Passage for review:
I was delighted to receive a message yesterday from a teacher on the Oregon coast who had seized the opportunity to dissect a Humboldt squid with her students. First--how cool is that? Good teaching! Second, they found worms in the squid's stomach, and instead of ignoring them to focus on the squid, they put them under the microscope. Good science! Third, when they didn't know how to identify the worms, the teacher started looking in books, getting in touch with professors and (hey why not) me. Good research!

From her description and my own experience, I'm pretty sure the worms are juvenile tapeworms.  I've often seen them in beached squid, still energetically crawling around long after the squid has died, and it's always a bit sad.

See, we tend to think of tapeworms (if we think of them at all beyond EW!) as creatures that are as long as an intestine, and constantly breaking off little reproductive bits of themselves to be dispersed with their host's solid waste. But that's just grown-up tapeworms. Juvenile tapeworms are considerably shorter and stay in one piece, and they generally parasitize different animals. Adults live in definitive hosts; juveniles in intermediate hosts.

Your tasks:
1. In the passage about the squid's worms, where was the teacher who dissected the Humboldt squid?
2. List every short exclamation of praise that the passage about the squid's worms gives for the teacher's work.
3. Carry on the passage about the squid's worms, starting after its final sentence.
The items after this point have no connection to the passage about the squid's worms.

Collected data:
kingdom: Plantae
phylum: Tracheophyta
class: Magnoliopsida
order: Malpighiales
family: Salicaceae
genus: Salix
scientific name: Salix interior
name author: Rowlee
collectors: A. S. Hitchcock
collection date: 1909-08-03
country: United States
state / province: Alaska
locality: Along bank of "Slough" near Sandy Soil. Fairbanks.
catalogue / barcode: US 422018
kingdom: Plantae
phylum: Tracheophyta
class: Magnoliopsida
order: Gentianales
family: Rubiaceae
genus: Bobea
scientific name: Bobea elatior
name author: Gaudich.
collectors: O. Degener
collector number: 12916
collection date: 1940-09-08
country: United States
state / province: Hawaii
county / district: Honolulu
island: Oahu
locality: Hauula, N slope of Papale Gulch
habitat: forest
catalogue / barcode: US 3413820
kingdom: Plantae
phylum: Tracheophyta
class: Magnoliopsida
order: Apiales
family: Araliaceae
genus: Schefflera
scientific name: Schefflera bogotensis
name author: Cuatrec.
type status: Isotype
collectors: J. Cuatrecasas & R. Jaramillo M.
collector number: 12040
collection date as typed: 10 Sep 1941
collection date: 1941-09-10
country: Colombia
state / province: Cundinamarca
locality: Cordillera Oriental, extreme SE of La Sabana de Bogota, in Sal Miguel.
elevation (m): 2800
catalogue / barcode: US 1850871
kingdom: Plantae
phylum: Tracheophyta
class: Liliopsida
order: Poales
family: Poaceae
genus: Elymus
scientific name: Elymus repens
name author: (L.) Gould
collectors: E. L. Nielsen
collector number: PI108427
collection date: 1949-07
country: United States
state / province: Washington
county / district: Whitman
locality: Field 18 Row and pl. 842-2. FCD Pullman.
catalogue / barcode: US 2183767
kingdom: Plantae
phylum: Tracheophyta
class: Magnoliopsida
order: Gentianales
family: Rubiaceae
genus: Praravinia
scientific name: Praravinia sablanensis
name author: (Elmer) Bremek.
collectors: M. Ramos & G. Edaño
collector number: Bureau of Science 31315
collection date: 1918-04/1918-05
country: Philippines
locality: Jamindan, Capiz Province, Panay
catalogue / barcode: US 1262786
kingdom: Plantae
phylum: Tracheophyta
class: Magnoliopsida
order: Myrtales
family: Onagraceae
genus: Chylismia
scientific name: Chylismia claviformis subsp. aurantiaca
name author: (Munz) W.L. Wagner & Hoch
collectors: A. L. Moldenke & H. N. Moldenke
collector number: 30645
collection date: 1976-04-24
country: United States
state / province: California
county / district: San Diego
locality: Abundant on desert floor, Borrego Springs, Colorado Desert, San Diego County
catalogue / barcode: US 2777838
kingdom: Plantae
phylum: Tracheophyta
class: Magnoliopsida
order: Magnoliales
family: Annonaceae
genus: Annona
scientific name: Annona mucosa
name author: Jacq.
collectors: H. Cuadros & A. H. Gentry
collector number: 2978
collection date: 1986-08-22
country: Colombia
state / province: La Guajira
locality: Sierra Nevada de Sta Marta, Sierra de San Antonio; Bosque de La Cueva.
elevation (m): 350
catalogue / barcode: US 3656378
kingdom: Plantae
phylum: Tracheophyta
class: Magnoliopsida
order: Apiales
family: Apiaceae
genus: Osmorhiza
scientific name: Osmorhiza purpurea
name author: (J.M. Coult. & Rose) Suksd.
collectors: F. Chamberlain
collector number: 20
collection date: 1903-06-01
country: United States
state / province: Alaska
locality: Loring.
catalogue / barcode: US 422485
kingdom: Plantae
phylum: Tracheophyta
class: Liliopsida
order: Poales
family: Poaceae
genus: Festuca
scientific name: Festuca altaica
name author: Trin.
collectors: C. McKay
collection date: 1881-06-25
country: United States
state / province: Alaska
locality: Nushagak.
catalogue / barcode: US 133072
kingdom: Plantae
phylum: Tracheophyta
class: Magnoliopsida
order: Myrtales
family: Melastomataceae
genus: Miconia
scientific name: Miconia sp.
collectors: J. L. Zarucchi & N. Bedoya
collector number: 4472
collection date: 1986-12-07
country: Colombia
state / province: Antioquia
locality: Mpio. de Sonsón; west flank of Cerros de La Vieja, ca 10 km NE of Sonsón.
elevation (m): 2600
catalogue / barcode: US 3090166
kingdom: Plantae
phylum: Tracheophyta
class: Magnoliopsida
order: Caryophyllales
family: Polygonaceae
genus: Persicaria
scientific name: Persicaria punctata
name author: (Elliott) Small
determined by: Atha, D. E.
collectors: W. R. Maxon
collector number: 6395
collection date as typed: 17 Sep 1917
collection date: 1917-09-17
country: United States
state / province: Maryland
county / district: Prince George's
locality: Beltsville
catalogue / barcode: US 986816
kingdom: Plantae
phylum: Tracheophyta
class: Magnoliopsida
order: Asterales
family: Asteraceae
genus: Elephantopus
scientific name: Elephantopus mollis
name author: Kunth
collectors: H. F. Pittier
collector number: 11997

Results for the exercise:
1. On the Oregon coast.

2. Good teaching!, Good science!, Good research!

3.
Tetraphyllid tapeworms like the ones in Humboldt squid actually have two intermediate hosts. Larvae parasitize little planktonic copepods, juveniles live in medium-size marine beasties (fish, shrimp, squid), and adults settle down in sharks or rays. Transmission occurs by consumption; in other words, a copepod is eaten by a squid is eaten by a shark, and the tapeworm goes along for the ride.

But if the food chain is broken, the tapeworm is out of luck. Squid that end up on the beach instead of being chomped by a shark are stranding not only themselves, but their unlucky tapeworm passengers.